If you'd like to read the paper, click here!
With the enormous popularity of social networks like LinkedIn, Facebook and Instagram, the online world plays a significant role in marketing campaigns. This study focuses on the promotion of ski resorts on Instagram. The official accounts of 80 US ski resorts have been analysed in order to predict the popularity of their pictures with the objective to optimize the use of their Instagram accounts in order to reach the most people.
A state-of-the-art Deep Convolutional Neural Network (DCNN) will be trained to classify the pictures and, together with additional describing features of both the resort and the pictures, will be used for the final prediction. In total over 75 thousand pictures have been used for transfer learning with the VGG architecture in order to optimize the predictions.
A baseline model, without any input from the pictures themselves, achieves an accuracy of 66% on a hold-out set. Adding newly engineered features from a DCNN increases the accuracy to 74% for exact predictions and 99% for predictions plus or minus one class.
Utah’s famous powder snow, a dream for many skiers but does such a picture get more likes? (© Snowbird, Utah)
The code consists of the following steps:
- Collecting the links to all the pictures including the additional data like number of followers, data and time of post, etc.

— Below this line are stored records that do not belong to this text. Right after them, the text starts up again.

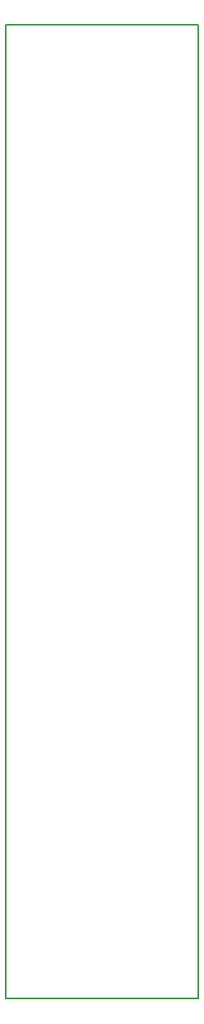
<source format=gm1>
G04 MADE WITH FRITZING*
G04 WWW.FRITZING.ORG*
G04 DOUBLE SIDED*
G04 HOLES PLATED*
G04 CONTOUR ON CENTER OF CONTOUR VECTOR*
%ASAXBY*%
%FSLAX23Y23*%
%MOIN*%
%OFA0B0*%
%SFA1.0B1.0*%
%ADD10R,0.787402X3.940940*%
%ADD11C,0.008000*%
%ADD10C,0.008*%
%LNCONTOUR*%
G90*
G70*
G54D10*
G54D11*
X4Y3937D02*
X783Y3937D01*
X783Y4D01*
X4Y4D01*
X4Y3937D01*
D02*
G04 End of contour*
M02*
</source>
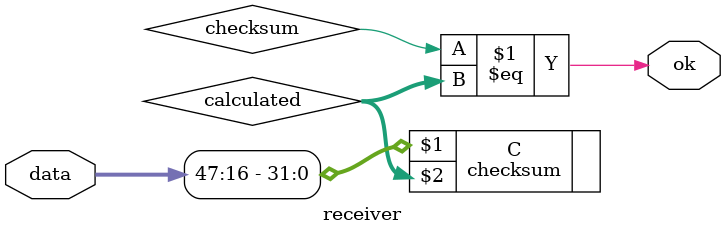
<source format=v>
`timescale 1 ns / 1 ns

module receiver(data, ok);

/* Args */
input [47:0] data;
output ok;

wire [15:0] calculated;

checksum C(data[47:16], calculated);

assign ok = checksum == calculated;

endmodule

</source>
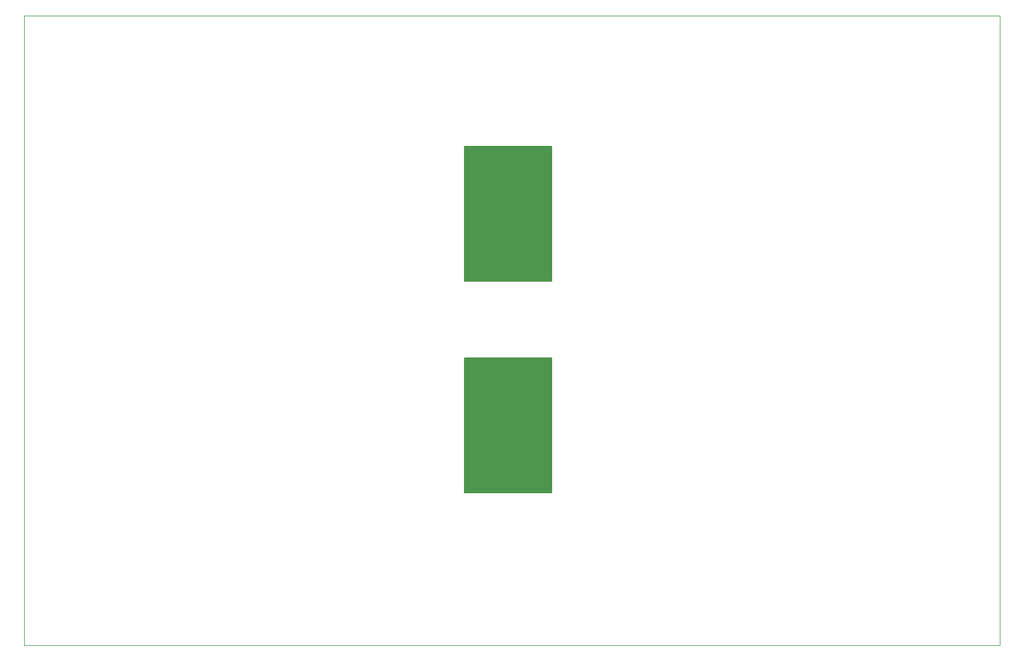
<source format=gbr>
%FSLAX34Y34*%
%MOMM*%
%LNOUTLINE*%
G71*
G01*
%ADD10C,0.000*%
%ADD11C,0.150*%
%LPD*%
G54D10*
X0Y950000D02*
X1470000Y950000D01*
X1470000Y0D01*
X0Y0D01*
X0Y950000D01*
G36*
X663728Y753041D02*
X794378Y753041D01*
X794378Y549841D01*
X663728Y549841D01*
X663728Y753041D01*
G37*
G54D11*
X663728Y753041D02*
X794378Y753041D01*
X794378Y549841D01*
X663728Y549841D01*
X663728Y753041D01*
G36*
X663728Y433041D02*
X794378Y433041D01*
X794378Y229841D01*
X663728Y229841D01*
X663728Y433041D01*
G37*
G54D11*
X663728Y433041D02*
X794378Y433041D01*
X794378Y229841D01*
X663728Y229841D01*
X663728Y433041D01*
M02*

</source>
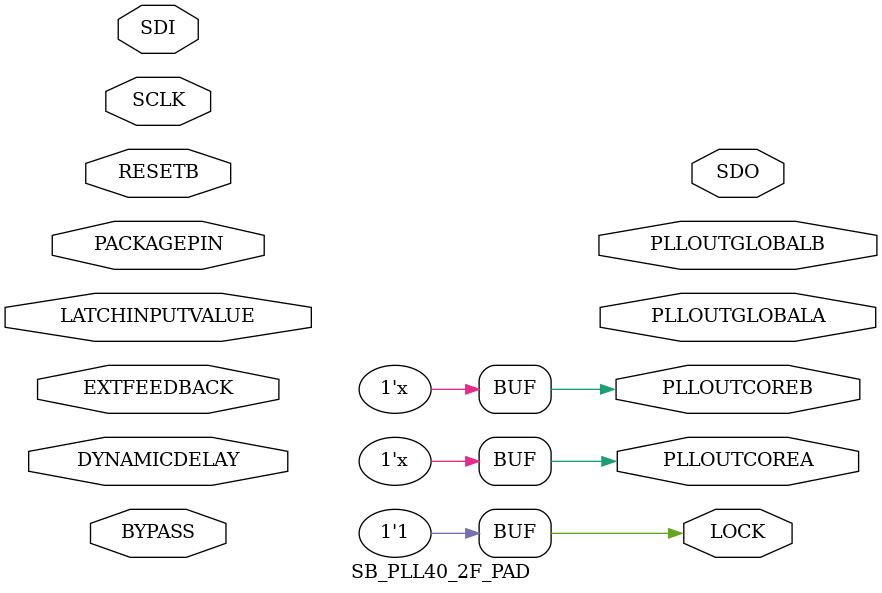
<source format=v>
module SB_PLL40_2F_PAD (
	input   PACKAGEPIN,
	output reg PLLOUTCOREA = 1,
	output  PLLOUTGLOBALA,
	output reg  PLLOUTCOREB = 1,
	output  PLLOUTGLOBALB,
	input   EXTFEEDBACK,
	input   [7:0] DYNAMICDELAY,
	output  LOCK,
	input   BYPASS,
	input   RESETB,
	input   LATCHINPUTVALUE,
	output  SDO,
	input   SDI,
	input   SCLK
);
	parameter FEEDBACK_PATH = "SIMPLE";
	parameter DELAY_ADJUSTMENT_MODE_FEEDBACK = "FIXED";
	parameter DELAY_ADJUSTMENT_MODE_RELATIVE = "FIXED";
	parameter SHIFTREG_DIV_MODE = 2'b00;
	parameter FDA_FEEDBACK = 4'b0000;
	parameter FDA_RELATIVE = 4'b0000;
	parameter PLLOUT_SELECT_PORTA = "GENCLK";
	parameter PLLOUT_SELECT_PORTB = "GENCLK";
	parameter DIVR = 4'b0000;
	parameter DIVF = 7'b0000000;
	parameter DIVQ = 3'b000;
	parameter FILTER_RANGE = 3'b000;
	parameter ENABLE_ICEGATE_PORTA = 1'b0;
	parameter ENABLE_ICEGATE_PORTB = 1'b0;
	parameter TEST_MODE = 1'b0;
	parameter EXTERNAL_DIVIDE_FACTOR = 1;

	assign LOCK = 1'b1;
	always #15500 PLLOUTCOREA <= !PLLOUTCOREA;
	always #31000 PLLOUTCOREB <= !PLLOUTCOREB;
	
endmodule

</source>
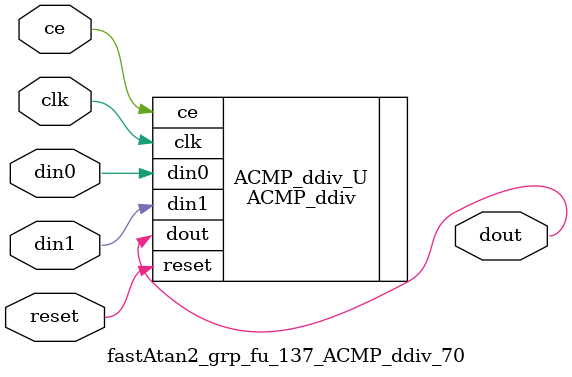
<source format=v>

`timescale 1 ns / 1 ps
module fastAtan2_grp_fu_137_ACMP_ddiv_70(
    clk,
    reset,
    ce,
    din0,
    din1,
    dout);

parameter ID = 32'd1;
parameter NUM_STAGE = 32'd1;
parameter din0_WIDTH = 32'd1;
parameter din1_WIDTH = 32'd1;
parameter dout_WIDTH = 32'd1;
input clk;
input reset;
input ce;
input[din0_WIDTH - 1:0] din0;
input[din1_WIDTH - 1:0] din1;
output[dout_WIDTH - 1:0] dout;



ACMP_ddiv #(
.ID( ID ),
.NUM_STAGE( 22 ),
.din0_WIDTH( din0_WIDTH ),
.din1_WIDTH( din1_WIDTH ),
.dout_WIDTH( dout_WIDTH ))
ACMP_ddiv_U(
    .clk( clk ),
    .reset( reset ),
    .ce( ce ),
    .din0( din0 ),
    .din1( din1 ),
    .dout( dout ));

endmodule

</source>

- Scraping all the data except the pictures
- Scraping all the pictures
- Collecting latitude and longitude for every ski resort in this study based on addresses by using the Google API
- Creating resort specific features
- Creating picture specific features
- Exploring and visualizing the data
- Constructing the baseline model
- Cropping and resizing the pictures for later stages of the analysis
- Cluster analysis
- Selecting a random sample of pictures for the image classification
- Splitting the manually labeled images into a training -, validation - and test set
- Image classification based on Principal Components Analysis
- Image classification using deep learning
- Evaluation of the image classifier using deep learning
- Constructing the final prediction model
The code is written in Python 3.6.1
The code on this repository only shows how to scrape data from Instagram and does in no way encourage people to scrape data. In case of SkiNet, data has been used only for non-commercial purposes. Using any provided code on this repository is entirely at your own risk!